Der Stil der Neue-Deutsche-Welle-Musikgruppe TRIO ist schnell erklärt: Man nehme eine banale, fast beiläufige, fahrstuhlmusiktaugliche Melodie, nichts Aufregendes, dazu einen einfach gestrickten Text, der rhythmisch jedoch perfekt in den Beat passt. Keine Angst, außer der titelgebenden "Anna" (oh nein, nein, sie wird musikhistorisch nicht die letzte Besungene dieses Namens sein, siehe weiter oben: "A-N-N-A" von FREUNDESKREIS) kommt auch noch eine gewisse "Berta" vor, auch ein Herr namens "Peter". Wow, sitz, Wuff! Besonders vertrackt ist dann nur das E-Gitarrensolo. Alles (bis auf das Gitarrensolo, logisch) begleitet von einem stumpfen "Lass mich rein, lass mich raus". Mh, sehr tiefsinnig, geistreich gleichermaßen! Was wollte uns STEPHAN REMMLER wohl damit sagen? Minimalistisch ist das Ganze auf jeden Fall. Für mich dennoch ein skurriles, unverzichtbares Lied. Die Einsame Insel wird rocken.

 

  1. TRIO – "Da da da (Ich lieb' dich nicht, du liebst mich nicht)" (1981)

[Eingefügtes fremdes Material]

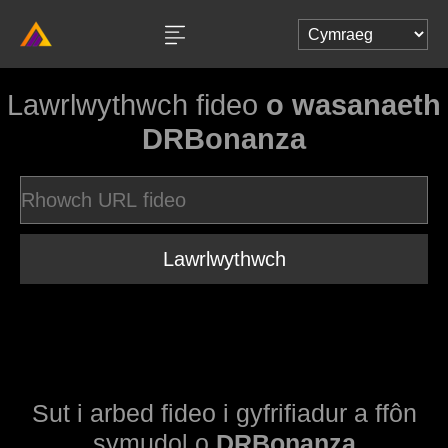
Lawrlwythwch fideo
o wasanaeth
DRBonanza
Lawrlwythwch
Sut i arbed fideo i gyfrifiadur a ffôn
symudol o
DRBonanza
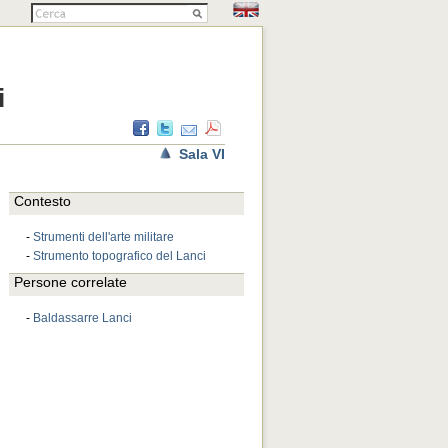
i
Sala VI
Contesto
-
Strumenti dell'arte militare
-
Strumento topografico del Lanci
Persone correlate
-
Baldassarre Lanci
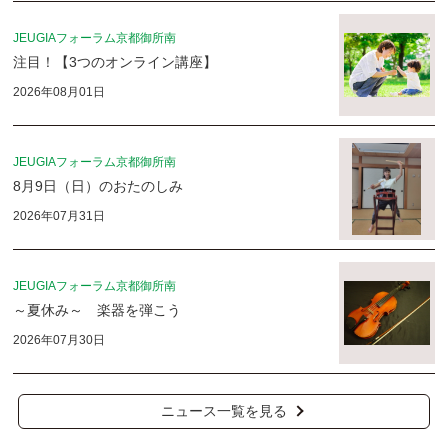
JEUGIAフォーラム京都御所南
注目！【3つのオンライン講座】
2026年08月01日
JEUGIAフォーラム京都御所南
8月9日（日）のおたのしみ
2026年07月31日
JEUGIAフォーラム京都御所南
～夏休み～ 楽器を弾こう
2026年07月30日
ニュース一覧を見る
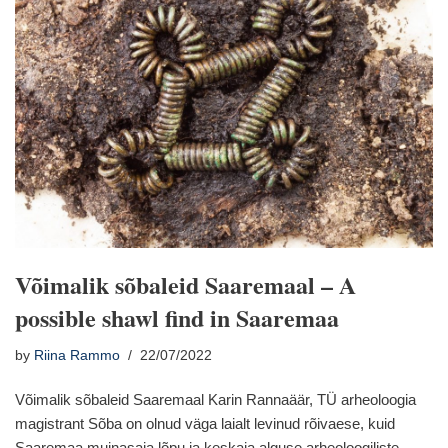
Võimalik sõbaleid Saaremaal – A
possible shawl find in Saaremaa
by
Riina Rammo
22/07/2022
Võimalik sõbaleid Saaremaal Karin Rannaäär, TÜ arheoloogia
magistrant Sõba on olnud väga laialt levinud rõivaese, kuid
Saaremaa muinasaja lõpu ja keskaja alguse arheoloogiliste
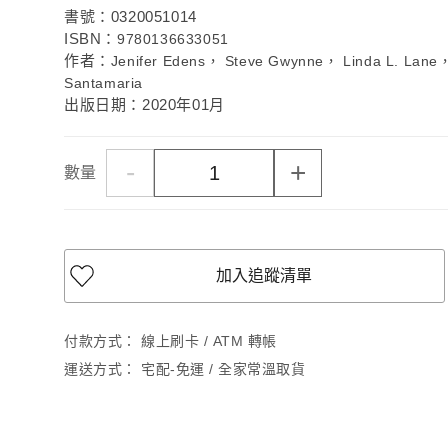
書號：0320051014
ISBN：
9780136633051
作者：
Jenifer Edens， Steve Gwynne， Linda L. Lane，
Santamaria
出版日期：2020年01月
-
+
數量
加入追蹤清單
付款方式：
線上刷卡 / ATM 轉帳
運送方式：
宅配-免運 / 全家常溫取貨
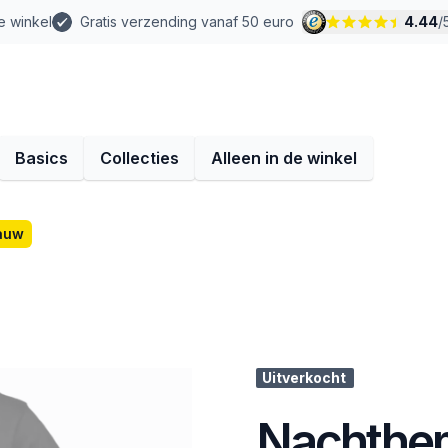
e winkel
Gratis verzending vanaf 50 euro
4.44
/
Basics
Collecties
Alleen in de winkel
auw
Uitverkocht
Nachthem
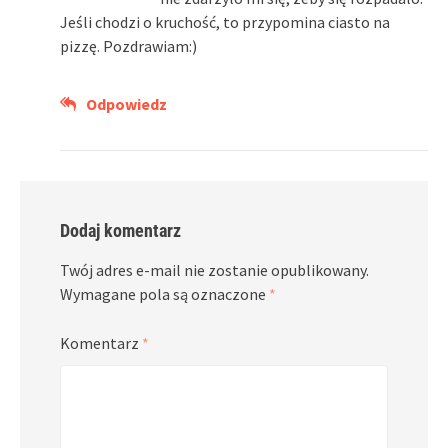
Jeśli chodzi o kruchość, to przypomina ciasto na
pizzę. Pozdrawiam:)
Odpowiedz
Dodaj komentarz
Twój adres e-mail nie zostanie opublikowany.
Wymagane pola są oznaczone
*
Komentarz
*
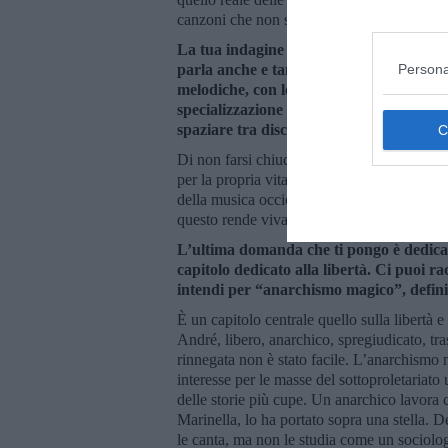
canzoni che non su autori. E “La verità” 
La tua indagine sull’universo De André, ol
Persona
parla anche e tanto di musica, di rapporto
melodiche, con le scelte compositive. Hai
specializzazione che gli si richiede e a cu
spaziare tra discipline che hanno corsi d
Di non farsi chiudere dentro una rigida cate
per la propria vita, di essere aperto alle cul
della musica occidentale con occhi sempre 
questo rende viva la propria ricerca.
L’ultima domanda che ti pongo è dedicat
capitolo dedicato alla libertà. Ci puoi ra
intendi per “anarchismo magico”, defini
È un capitolo centrale quello sulla libert
André, libero, anarchico, spregiudicato, tr
rinnegata non è stato facile. L’anarchismo
interesse per le masse del sottoproletariato 
delle storie più cupe. Un anarchico lavora
Marinella, lo ha portato sopra una stella. 
le canta, ma non le studia come un sociolog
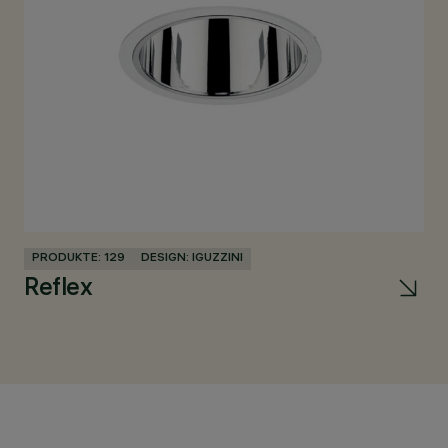
PRODUKTE: 129
DESIGN: IGUZZINI
Reflex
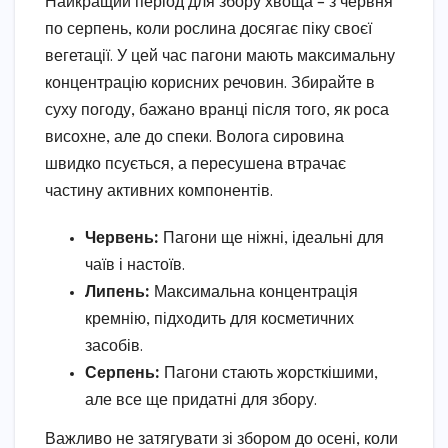
Найкращий період для збору хвоща – з червня
по серпень, коли рослина досягає піку своєї
вегетації. У цей час пагони мають максимальну
концентрацію корисних речовин. Збирайте в
суху погоду, бажано вранці після того, як роса
висохне, але до спеки. Волога сировина
швидко псується, а пересушена втрачає
частину активних компонентів.
Червень:
Пагони ще ніжні, ідеальні для
чаїв і настоїв.
Липень:
Максимальна концентрація
кремнію, підходить для косметичних
засобів.
Серпень:
Пагони стають жорсткішими,
але все ще придатні для збору.
Важливо не затягувати зі збором до осені, коли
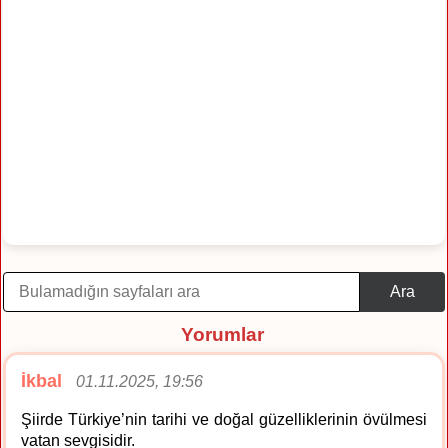
Ara
Yorumlar
İkbal
01.11.2025, 19:56
Şiirde Türkiye’nin tarihi ve doğal güzelliklerinin övülmesi
vatan sevgisidir.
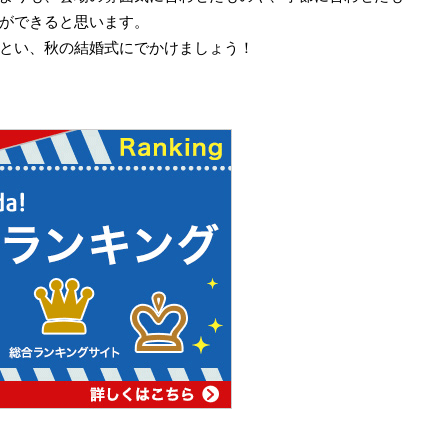
ができると思います。
とい、秋の結婚式にでかけましょう！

Kann man hier deutsche Hinterwäldler-Kaff-Kneipenromantik parodistisch auf die Spitze persifliert vermuten? Nun, nur wenn man das Musikvideo sieht, in dem eine andere NDW-Ikone, nämlich ANNETTE HUMPE (heutzutage mit ADEL TAWIL das deutsche Popmusik-Duo ICH + ICH bildend), auf einem TV-Bildschirm, der an der oberen Wand der Kneipe hängt, Gaststar ist. Damals dürfte viel Korn und anderer Schnaps durch trockene Herrenkehlen geflossen sein. Nun: Weder musikalisch noch textkomplex (eher unterkomplex) sind sie, die liedgewordenen Werke des einförmigen, monotonen Stumpfsinns, die die Mannen von TRIO unter Sänger und Texter STEPHAN REMMLER, einem mittlerweile entsetzlich in die Jahre gekommenen Typ mit mittelmäßiger Sangeskraft. Ihr bekanntestes Lied. Das 1982, also meinem Geburtsjahr, erschienene, typische NDW-Lied ist aus der deutschsprachigen Musik der 80er-Jahre nicht mehr wegzudenken, auch wenn es eines der dümmlichsten und peinlichsten Liedchen ist, die beinharte NDW-Fans, erst recht NDW-Künstler gern vergessen würden. Wie es aber nun mal so ist: Gerade auch das Mülligste, Blödeste und Hirnverbrannteste bleibt gern tief in den Gehirnwindungen hängen, denn wir Menschen sind eben Meister des Belanglosen. So muss auch ich, allein schon aus Gründen des Erscheinungsjahres, Tribut zollen an ein plattes und doch herrlich unkonventionelles Lied – in mehrfacher Hinsicht. Der laut "60x Deutschland" (2008), vorgetragen von TILL HAGEN, "monotone Sound der Arbeitsroboter", verglichen mit den weitestgehend automatisierten Produktionsanlagen moderner Industriebetriebe.

 

Das dadaistische Da-da-da, belangloser noch als bla-bla-bla oder la-la-la, durchzieht den Song ebenso wie das monotone Klöppeln, Klicken und Stampfen, begleitet von einem Schlagzeugtakt, der wohl der ersten Übung in der ersten Lektion Schlagzeuglernen entspricht. Die Gegenüberstellung von "Ich lieb' dich nicht, du liebst mich nicht" und das stupide "Aha" dahinter, wurde später ähnlich wieder aufgegriffen, in MATTHIAS REIMs "Verdammt, ich lieb' dich", doch das ist alles bereits Geschichte. Am bittersüßen Strand der Einsamen Insel Heldenland tanz ich dazu entlang, entlang, entlang. Ganz doof.